The challenge in creating LLMs lies in the resource-intensive and time-consuming training process. While hardware upgrades can address this, they often come with substantial financial and energy consumption burdens.
Earlier this year, Apple open-sourced "ReDrafter," a speculative decoding method that improves LLM training performance. ReDrafter utilizes a recurrent neural network (RNN) model to predict and verify draft tokens from multiple paths, resulting in up to a 3.5 times increase in token generation speed compared to traditional auto-regressive methods.
Nvidia GPUs are widely used in LLM generation, but their high cost presents a significant barrier. Apple and Nvidia's collaboration integrates ReDrafter into Nvidia's TensorRT-LLM, enabling developers using Nvidia GPUs to leverage ReDrafter's accelerated token generation for production-level LLMs.

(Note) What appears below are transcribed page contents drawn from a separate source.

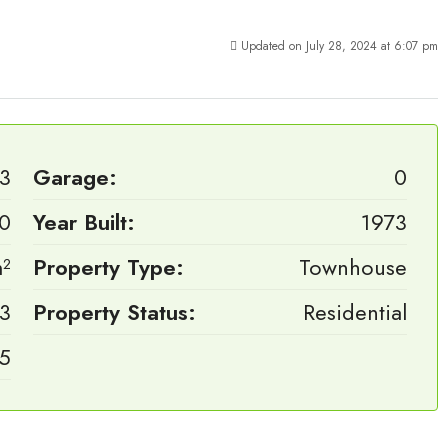
Updated on July 28, 2024 at 6:07 pm
3
Garage:
0
0
Year Built:
1973
m²
Property Type:
Townhouse
3
Property Status:
Residential
.5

Benchmarking a production model on Nvidia GPUs revealed a 2.7-fold increase in generated tokens per second for greedy encoding. This improvement could significantly reduce latency for users and minimize hardware requirements, leading to faster cloud-based query results and potentially lower operating costs for companies.
"This collaboration makes TensorRT-LLM more powerful and more flexible, enabling the LLM community to innovate more sophisticated models and easily deploy them," Nvidia stated in its technical blog on the subject.
This announcement follows Apple's recent confirmation of its investigation into Amazon's Trainium2 chip for LLM training in Apple Intelligence. Apple anticipates a 50% efficiency improvement in pretraining using these chips compared to existing hardware.